Baby Steps: Four New Maltese Female Authors Included In 2025 O’ Level Syllabus
How many female Maltese authors do you think are included in the 2023 syllabus?
The answer is two, among the 21 males authors.
Twelve years ago, no female authors were included in Matsec’s O’ level syllabus.
This number has been upped to six female authors in the 2025 syllabus and although this is a step in the right direction, it certainly isn’t bridging the gap between the number of male authors (16) and female ones.
Among the six women is Malta’s first poet laureate Maria Grech Ganado as well as award-winning author Clare Azzopardi and other laudable female authors such as Loranne Vella, Rita Saliba, Simone Galea and Lillian Sciberras.
Grech Ganado already had a poem featured in the previous syllabus, in fact, she is one out of the two women included till the syllabus changes take effect in 2025.
Upon getting in contact with two of the aforementioned authors, it is clear that there are mixed opinions about the need for these changes, as well as simply the existence of female authors in the past as a reason for their lack of inclusion in the syllabus for the last decade or so.
Loranne Vella, author of ‘Magna Mater’, accurately explains that the Matsec syllabus “features mostly writers from the past, so it is not surprising that in the 2025 syllabus, only six of these authors are women – the Maltese literary scene in the 20th century was heavily dominated by male writers…”.
“The course is about the study of the history of literature and becomes a means of promoting respect towards these past writers. So, as usual, we find a heavy emphasis on Dun Karm’s contribution to Maltese literature, which no one ever seems to question or challenge,” she adds.
Vella continues to suggest that a “secular and feminist deconstruction” of Dun Karm’s poetry may be beneficial within the syllabus to provide a different perspective to students.
In regard to contemporary authors in the 2025 syllabus, she feels that a few have been added “for good measure”, since an exhaustive analysis of Maltese literature should certainly include contemporary works.
However, she also believes that “so much more is currently happening in the Maltese literary scene, with not enough of this reflected in Hemm Art fil-Folja – the anthology prepared for the Matsec syllabus—and many contemporary authors have been left out.”

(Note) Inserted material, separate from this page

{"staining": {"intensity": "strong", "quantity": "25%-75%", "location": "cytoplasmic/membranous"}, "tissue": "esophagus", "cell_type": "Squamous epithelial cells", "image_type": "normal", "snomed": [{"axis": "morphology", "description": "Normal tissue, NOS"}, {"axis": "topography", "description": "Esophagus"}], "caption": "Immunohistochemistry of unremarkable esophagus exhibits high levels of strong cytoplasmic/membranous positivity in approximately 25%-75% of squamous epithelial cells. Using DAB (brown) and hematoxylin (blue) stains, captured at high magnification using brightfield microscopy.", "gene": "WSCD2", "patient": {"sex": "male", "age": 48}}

Vella concludes that some works by Elizabeth Grech, Leanne Ellul, Claudia Gauci, Simone Inguanez, Lara Calleja and Nadia Mifsud could have easily been incorporated into the syllabus.

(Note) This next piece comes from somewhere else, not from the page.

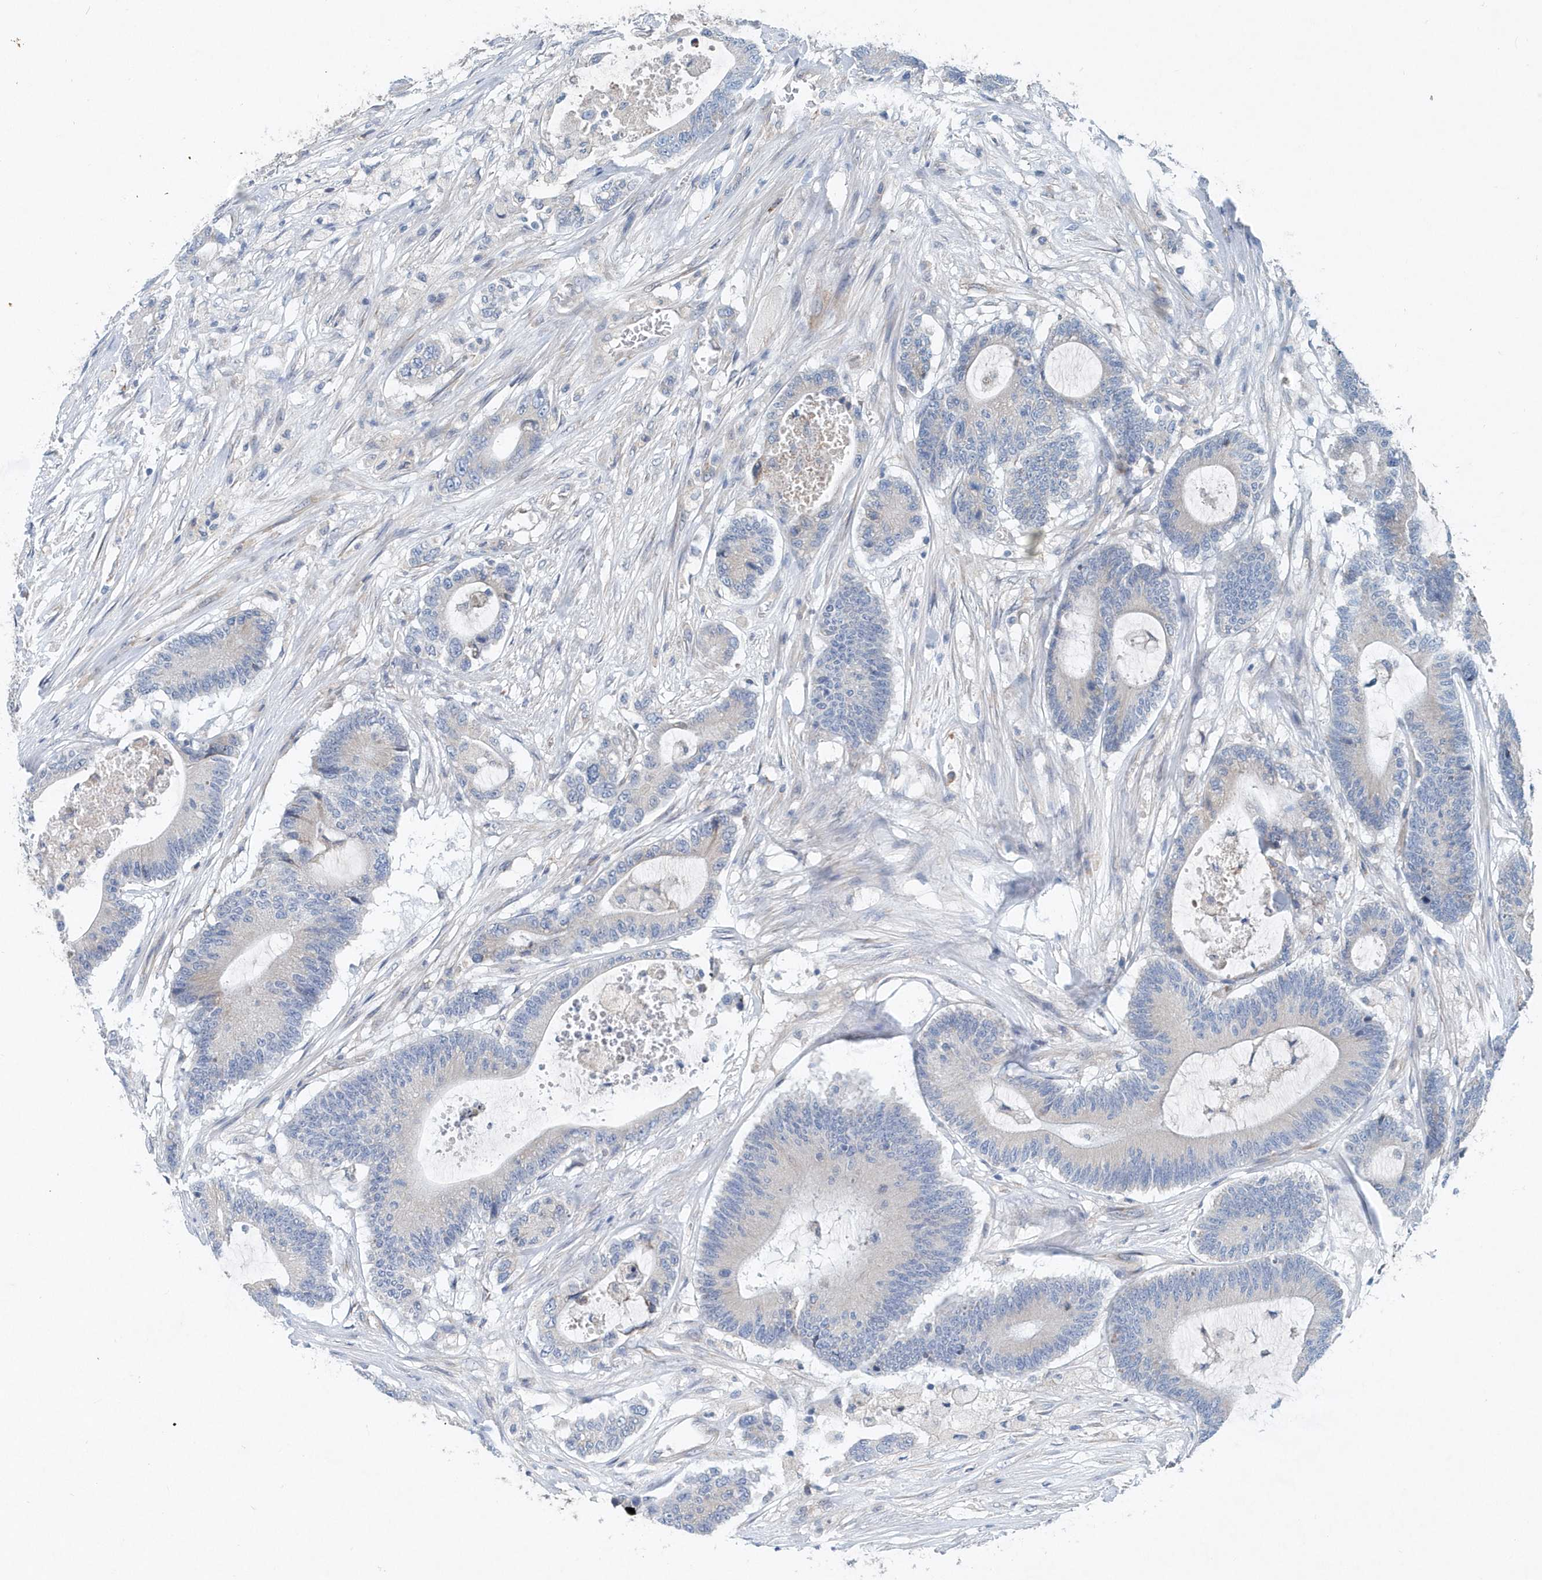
{"staining": {"intensity": "negative", "quantity": "none", "location": "none"}, "tissue": "colorectal cancer", "cell_type": "Tumor cells", "image_type": "cancer", "snomed": [{"axis": "morphology", "description": "Adenocarcinoma, NOS"}, {"axis": "topography", "description": "Colon"}], "caption": "High power microscopy histopathology image of an immunohistochemistry (IHC) micrograph of colorectal cancer (adenocarcinoma), revealing no significant positivity in tumor cells. (Immunohistochemistry, brightfield microscopy, high magnification).", "gene": "PFN2", "patient": {"sex": "female", "age": 84}}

“Not because of some gender quota, but because their work too is shaping our literary history. Their absence continues to generate the traditional idea that only men can write about universal subjects worth studying while women only write about women’s stuff, for recreational purposes; that men are those doing the writing while women do the reading.”
On the other hand, Maria Grech Ganado believes that the changes in the syllabus are the “fairest approach”, and while she believes that “there are many women poets not included in the syllabus who should be”, she is also of the opinion that “in the past, women writers did not come to the fore, and very few existed at all, mainly because of the lack of education for women who filled traditional roles.”
She adds that of the men included in the syllabus up to 2024, many are “dead, others are elderly and among the current young authors, only three are men. Lilian Sciberras and I are both elderly so that leaves four women, more than men.”
Grech Ganado considers the ratio of contemporary male and female writers to be even “and that the increase of four female authors in two years is evidence of the growing importance being given to women writers, who are concerned with issues of the contemporary world rather than those which the classics of Maltese Poetry are.”
What is your opinion on the changes for the 2025 Matsec O’ Level syllabus?